Designing a system that supports millions of users is challenging, and it is a journey that requires continuous refinement and endless improvement. In this chapter, we will go over scaling a system that can support a small set of users, to millions of users.
Single Server Setups
The absolute first step in designing a system is using a single server setup. Here, the content/system that you are serving is being hosted on a single server. Lets take a look at the flow of information in this setup:
- Users will access websites through domain names, which are configured by a Domain Name Service (DNS). Example: https://sfparks.info
- From there, when trying to access the Domain Name, an Internet Protocol Address (IP Address) is returned to the browser or mobile app that represents the server’s IP address.
- Once the IP address is obtained, Hypertext Transfer Protocol (HTTP) requests are sent directly to your web server.
- The web server then returns the HTML pages or JSON response for rendering.
This is a simple setup that doesn’t really have much business logic or interaction with the user. To increase the complexity, let’s add a database.
Adding a Database
With the growth of the user base, one server is not enough, and we need multiple servers: one for web/mobile traffic, the other for the database. We want to separate the web/mobile traffic from the database traffic so that we can scale them independently.
What Databases Should we Use?
There are many different types of databases that you can choose from, but ultimately it really depends on the use case that you are going for. In our simple example, we would probably choose some form of Relational Database like MySQL, PostgreSQL, or Oracle. There are also various Non-Relational databases like CouchDB, Neo4J, Cassandra, DynamoDB, etc. The main difference is that join operations are usually not present within the non-relational DBs.
To choose what DB to use, take a look at What Database to Use When?. As a guideline, start with PostgreSQL and adjust based off of your requirements and needs.
Scaling - Vertical vs. Horizontal
- Vertical Scaling means the process of adding more power (CPU, RAM, etc) to your servers. Basically, this means beefing your existing servers up.
- Usually used when traffic is low due to how simple it is to accomplish.
- Has a hard limit since it is impossible to add unlimited resources to a server.

- EXERCISE A -
Repeat everything in the rows from the line containing "How many values are below 77?" down to the last line of the rows, leaving out the pictures.

- DATASET EXCERPTS -
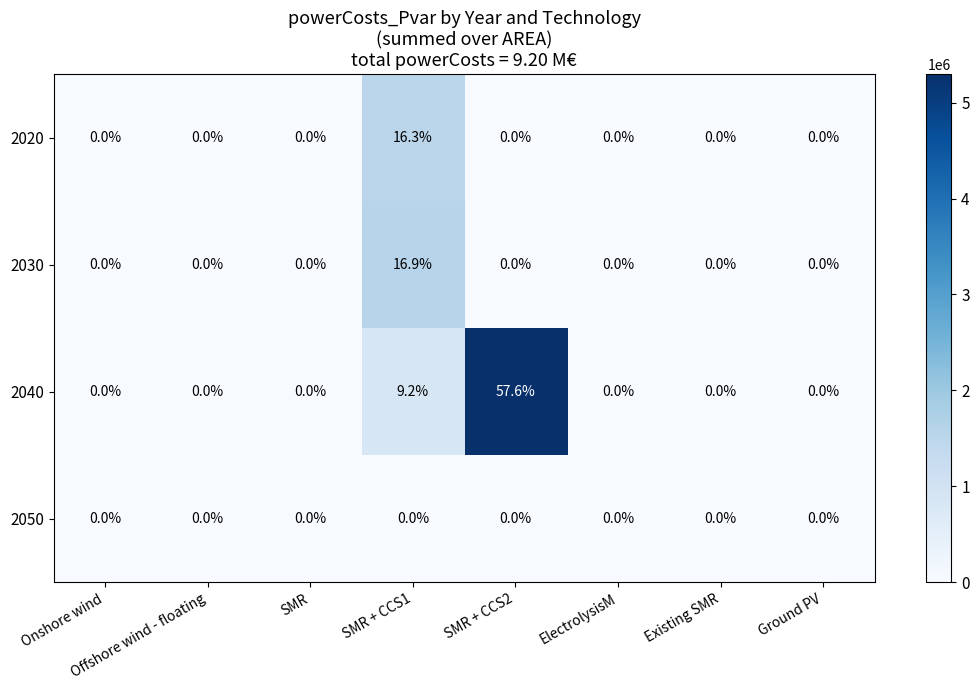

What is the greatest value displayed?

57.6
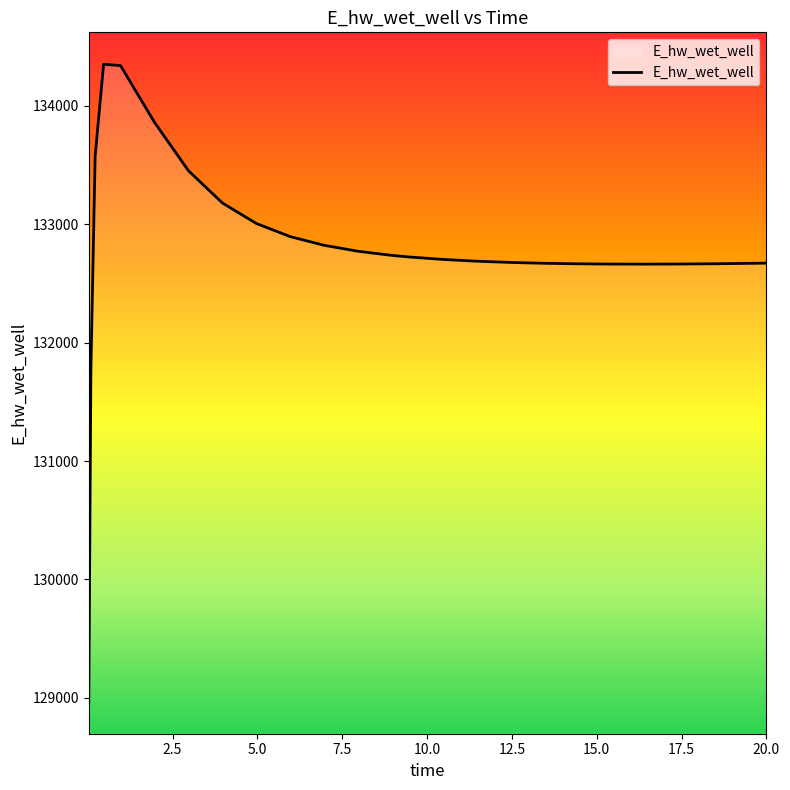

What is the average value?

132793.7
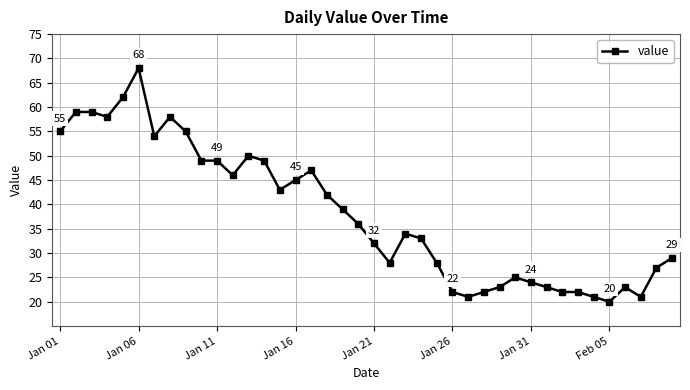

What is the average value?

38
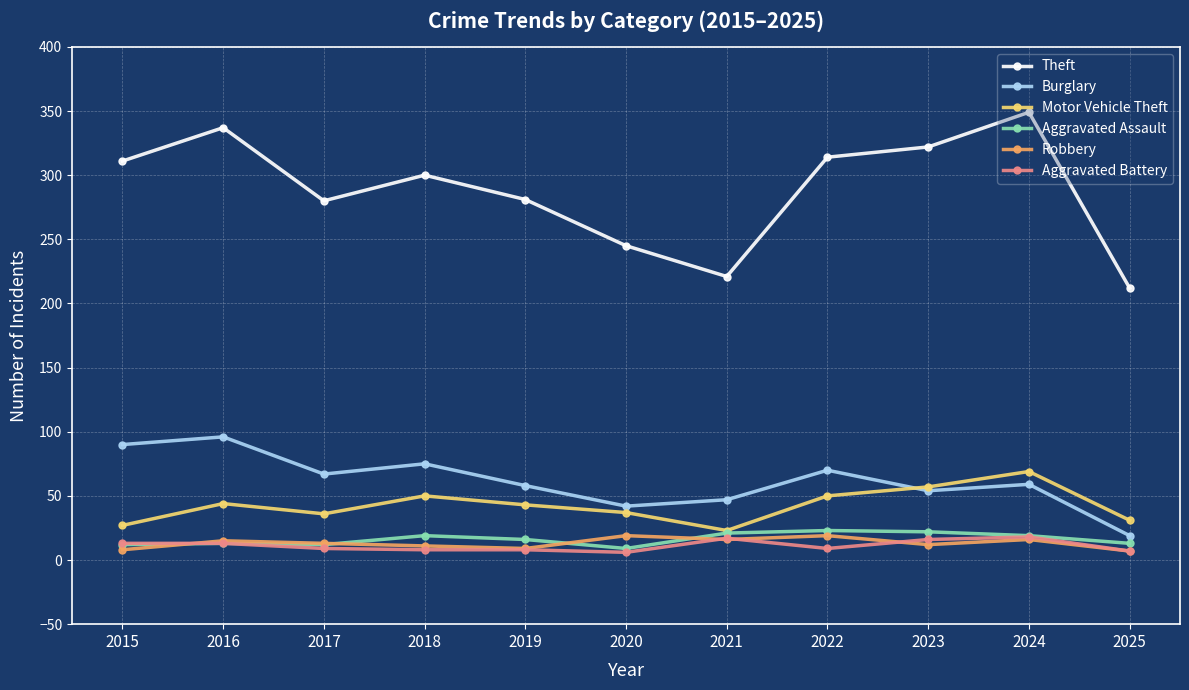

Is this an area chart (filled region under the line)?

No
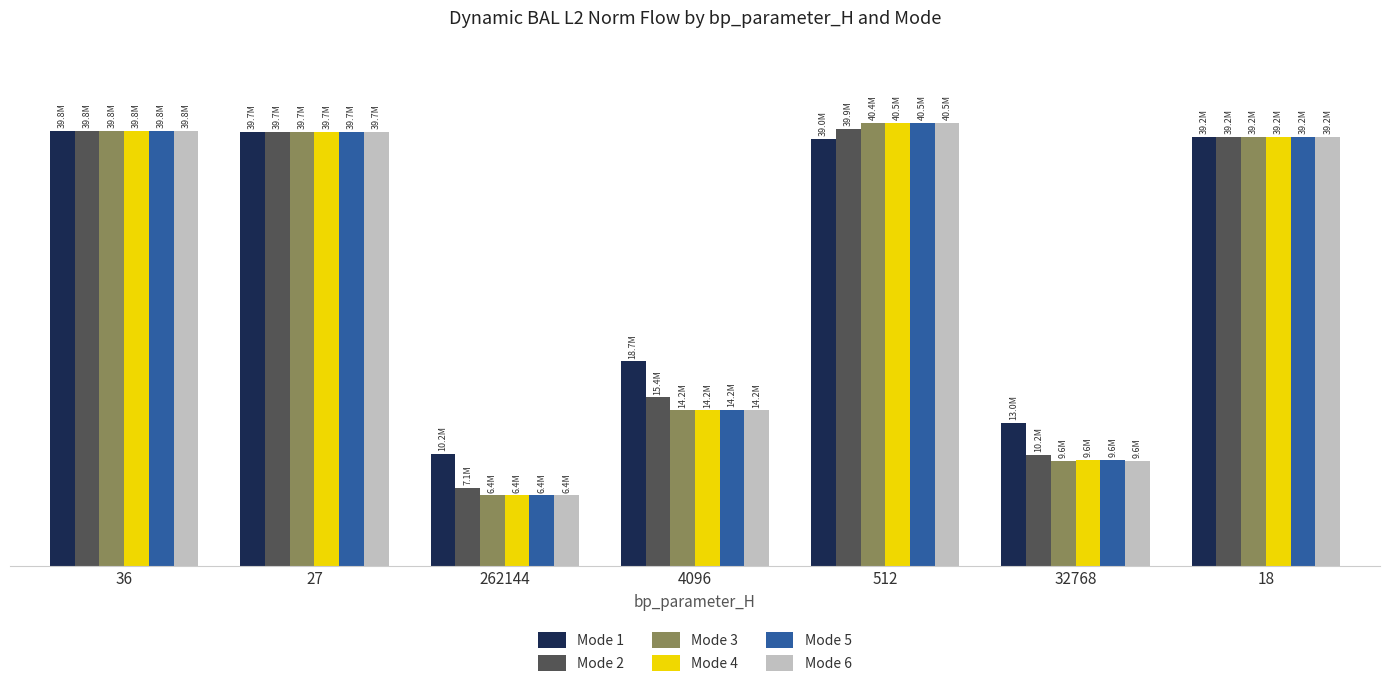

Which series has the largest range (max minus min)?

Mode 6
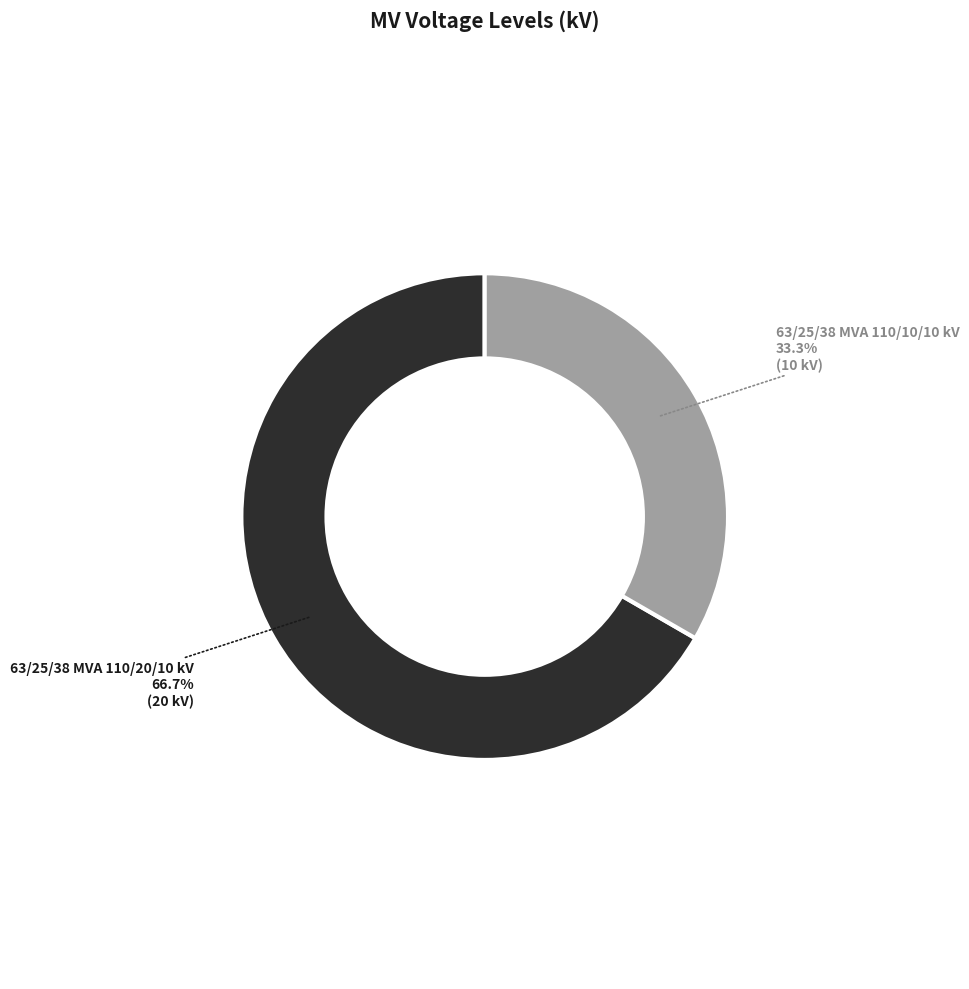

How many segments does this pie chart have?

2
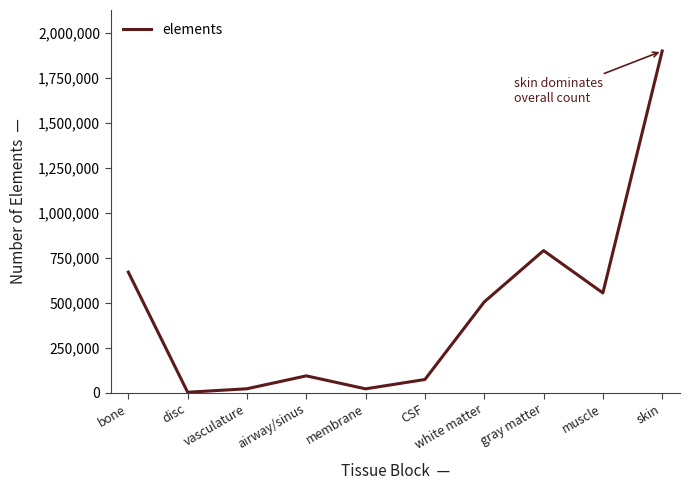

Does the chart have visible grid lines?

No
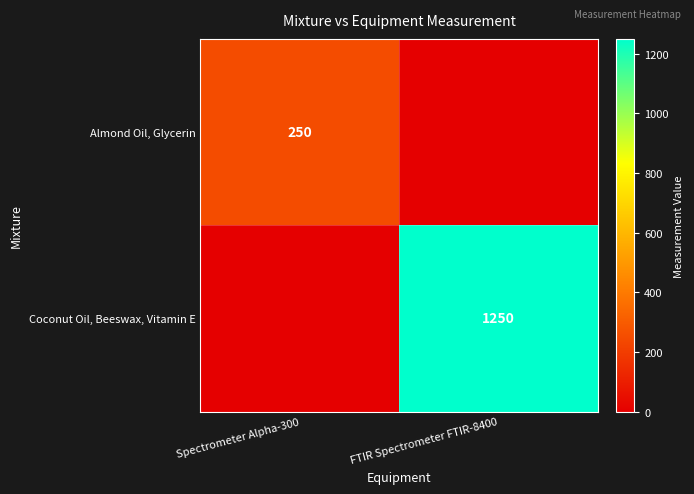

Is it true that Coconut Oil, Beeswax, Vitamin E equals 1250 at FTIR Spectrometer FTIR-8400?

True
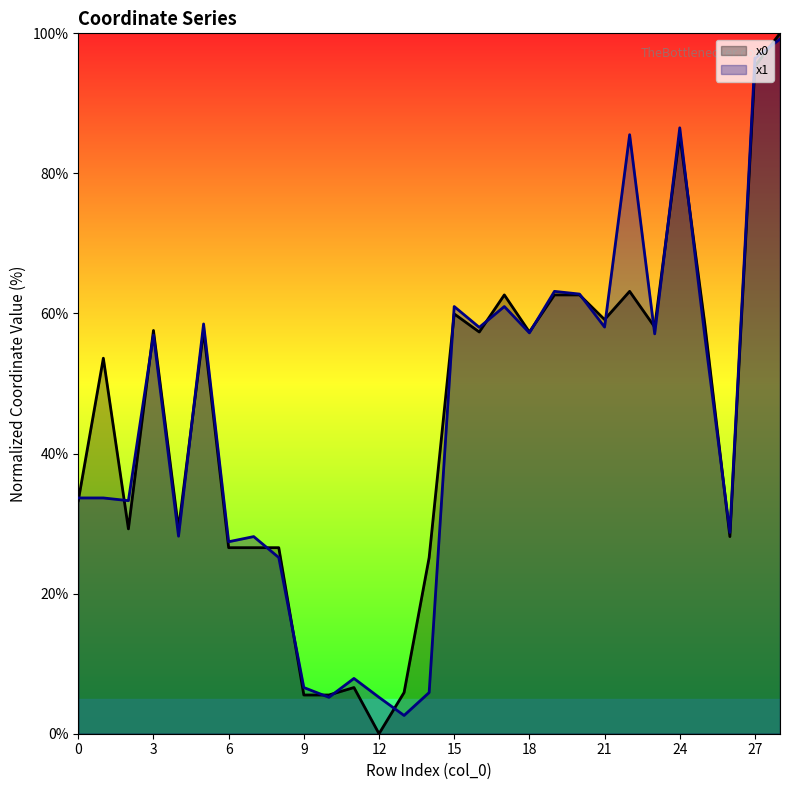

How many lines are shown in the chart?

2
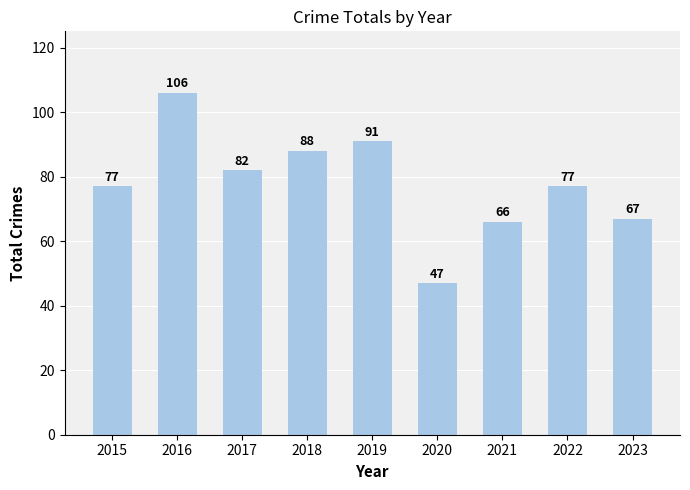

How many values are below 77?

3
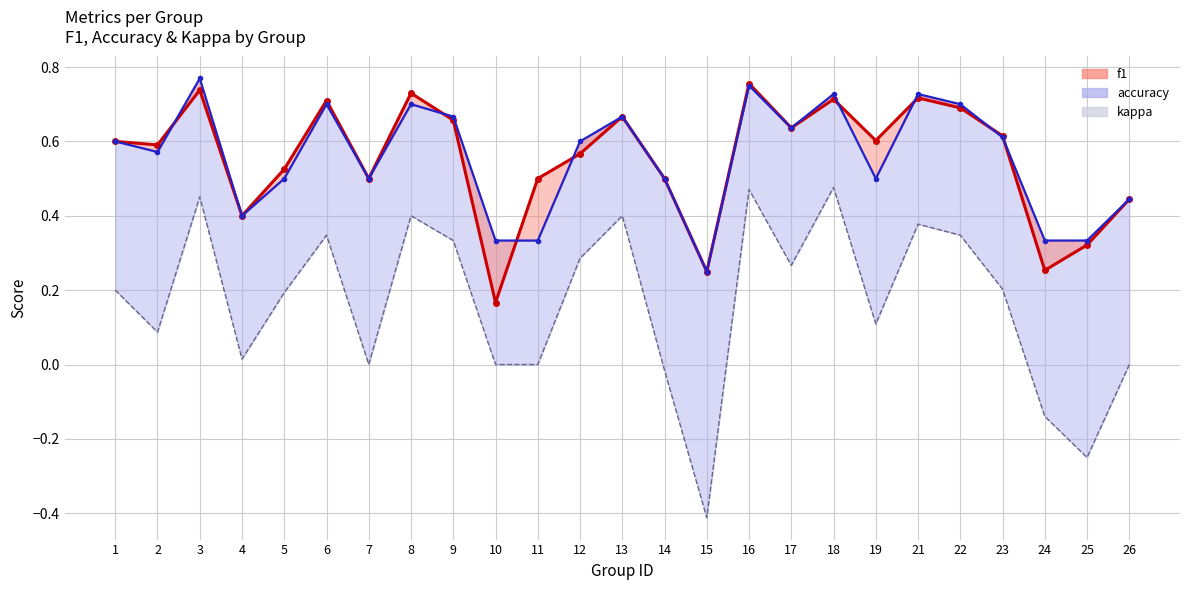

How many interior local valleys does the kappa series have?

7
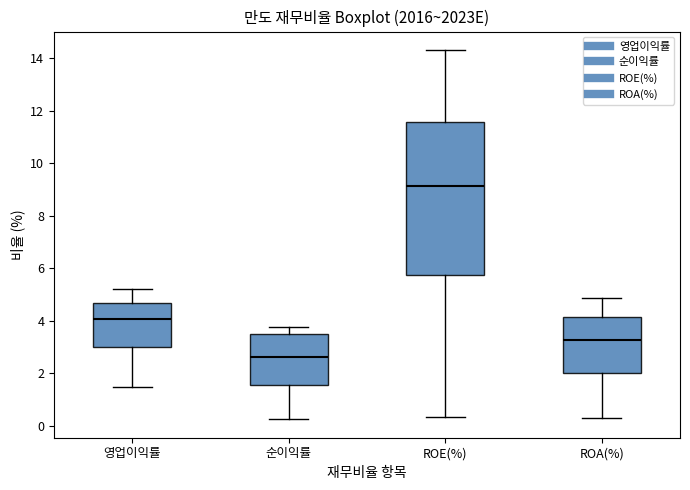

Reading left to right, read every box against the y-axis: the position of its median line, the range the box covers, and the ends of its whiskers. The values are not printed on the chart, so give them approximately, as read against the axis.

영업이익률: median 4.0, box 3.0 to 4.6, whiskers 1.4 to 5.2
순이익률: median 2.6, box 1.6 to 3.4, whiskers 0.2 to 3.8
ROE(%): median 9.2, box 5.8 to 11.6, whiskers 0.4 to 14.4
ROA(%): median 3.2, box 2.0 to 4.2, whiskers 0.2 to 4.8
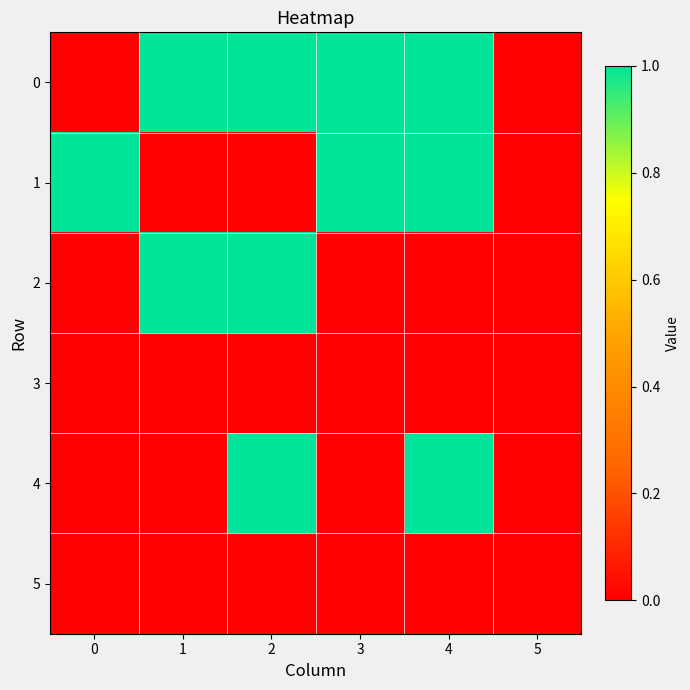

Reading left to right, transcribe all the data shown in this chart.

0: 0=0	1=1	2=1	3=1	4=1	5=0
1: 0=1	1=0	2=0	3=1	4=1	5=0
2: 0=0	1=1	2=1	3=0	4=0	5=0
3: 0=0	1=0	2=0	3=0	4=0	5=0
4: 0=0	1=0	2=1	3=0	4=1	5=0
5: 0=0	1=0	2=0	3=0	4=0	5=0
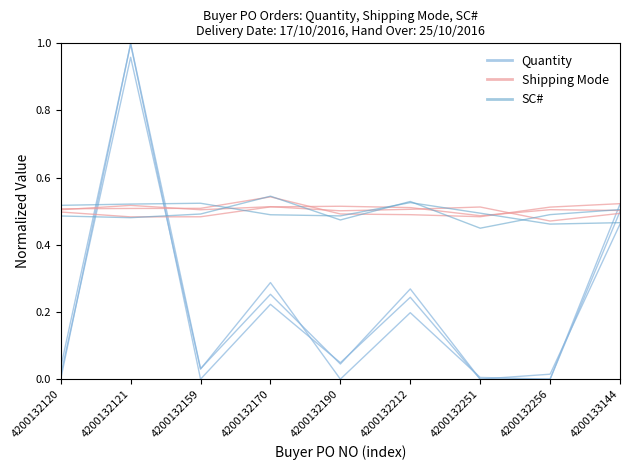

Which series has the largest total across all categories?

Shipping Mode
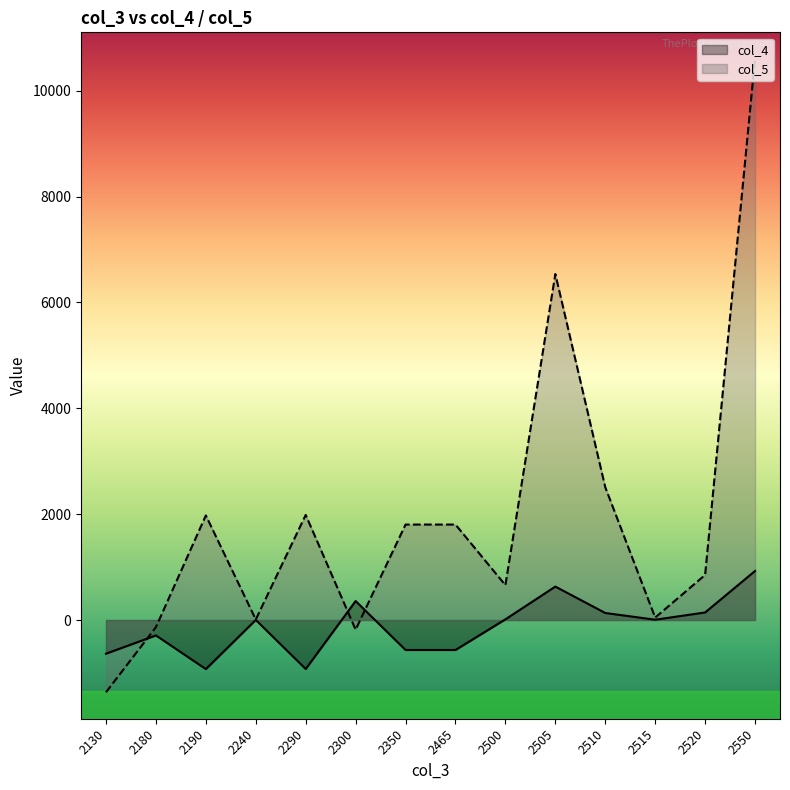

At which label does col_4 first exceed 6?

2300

- EXERCISE B -
Using the text on scaling a system, decide whether each statement agrees with it: (i) it suggests starting with PostgreSQL; (ii) vertical scaling lets you keep adding resources to a server without limit; (iii) non-relational databases usually include join operations. Answer yes or no for each, quoting the words that decide it.

- TASK RESPONSE A -
How many values are below 77?

3

How many interior local valleys does the kappa series have?

7

Reading left to right, read every box against the y-axis: the position of its median line, the range the box covers, and the ends of its whiskers. The values are not printed on the chart, so give them approximately, as read against the axis.

영업이익률: median 4.0, box 3.0 to 4.6, whiskers 1.4 to 5.2
순이익률: median 2.6, box 1.6 to 3.4, whiskers 0.2 to 3.8
ROE(%): median 9.2, box 5.8 to 11.6, whiskers 0.4 to 14.4
ROA(%): median 3.2, box 2.0 to 4.2, whiskers 0.2 to 4.8

Reading left to right, transcribe all the data shown in this chart.

0: 0=0	1=1	2=1	3=1	4=1	5=0
1: 0=1	1=0	2=0	3=1	4=1	5=0
2: 0=0	1=1	2=1	3=0	4=0	5=0
3: 0=0	1=0	2=0	3=0	4=0	5=0
4: 0=0	1=0	2=1	3=0	4=1	5=0
5: 0=0	1=0	2=0	3=0	4=0	5=0

Which series has the largest total across all categories?

Shipping Mode

At which label does col_4 first exceed 6?

2300

- TASK RESPONSE B -
(i) Yes: "As a guideline, start with PostgreSQL and adjust based off of your requirements and needs."
(ii) No: "Has a hard limit since it is impossible to add unlimited resources to a server."
(iii) No: "The main difference is that join operations are usually not present within the non-relational DBs."